Exhaustion kicks in. For two days, I am fairly useless unless the task in hand is sleeping. It never is. Nobody ever says "Daddy, can you sleep for ten hours?" The pillows never require test driving, the duvets are all broken in.

C is starting to sleep more consistently, merely waking for a nine 'o clock and five in the goddamn morning o' clock feed. It helps that she's getting mobile, dragging herself round on the floor. Or our bed, usually using our eyelids as handholds. This reminds me, I must trim her nails. My face looks like I've been washing it with a puma.

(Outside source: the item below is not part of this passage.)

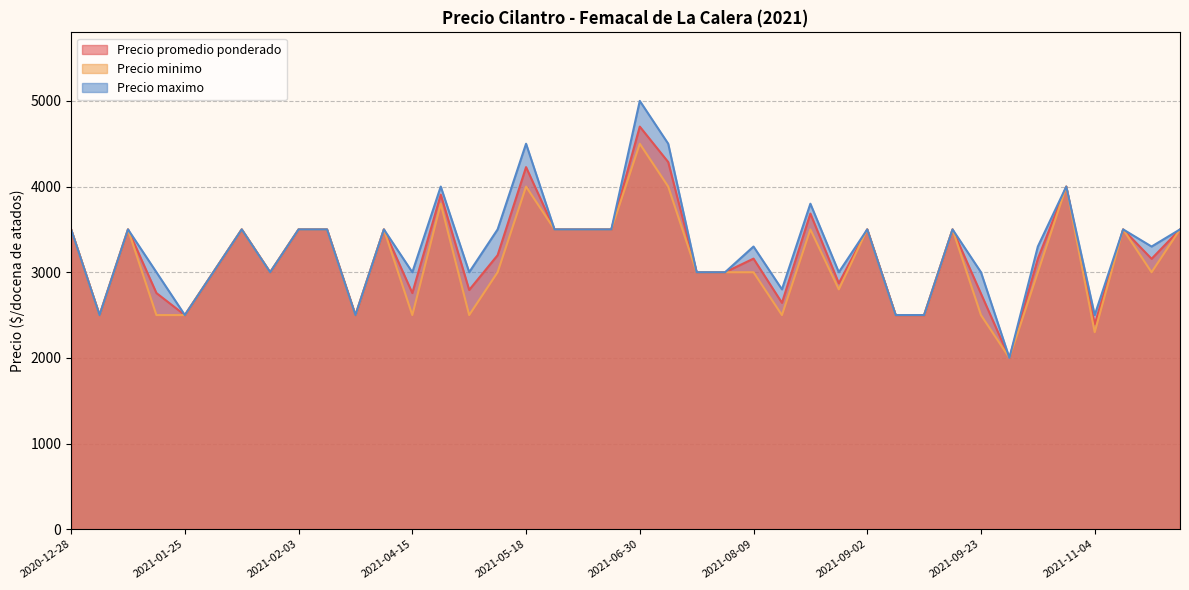

Between 2021-07-23 and 2021-02-15, which is larger?

2021-07-23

V is working a show schedule for most of the week, which means she has some mornings off. So I get to crash heavily out on the sofa for one of them, after doing the breakfast routines and dropping F off at playgroup.

God, it's bliss. I haven't had bonus sleep for months. Grunting and shambling is all I'm good for at the moment, everything seems too much. V shakes me awake to say she's going out to the spa after a while, and we'll meet up and do lunch later. I think that's what she says, anyway. It may equally be a dream about how my acting has won a Pulitzer during the Battle of the Somme, I'm not entirely clear.

My phone wakes me - something confusing about a voice job next week. The house is too quiet. V and C are out, I potter about fretting whether I understood the time and date in the phonecall correctly and trying to clear my fluffy head. Once I'm somewhere round the 80% functional mark, I head out to find the family.

V is at the local spa, signing up for a card. "Where's C?" she asks me as I come in.

"I thought you had her?" I say.

We look at each other for a second or two, then I sprint home in a mad panic.

Yes, I left the baby at home. Some of V's message didn't quite get through to me, namely the part where she told me C was asleep in her cot. The empty pram by the door didn't register.

She's fine, of course, happily lying in her cot enjoying the peace. I'm not. I'm rattled. All my parenting skills are immediately called into question. If something as basic as remembering to bring all the family along is beyond me at the moment, what else might I screw up? Correct sealing of nappies? Raw chicken for dinner? Instilling a functional sense of moral and spiritual responsibility that will see them through the nightmarish complexity of today's neoliberalist dystopia?

More sleep would probably help. Luckily, I'm too busy stressing about how tired I am, so I can't have any.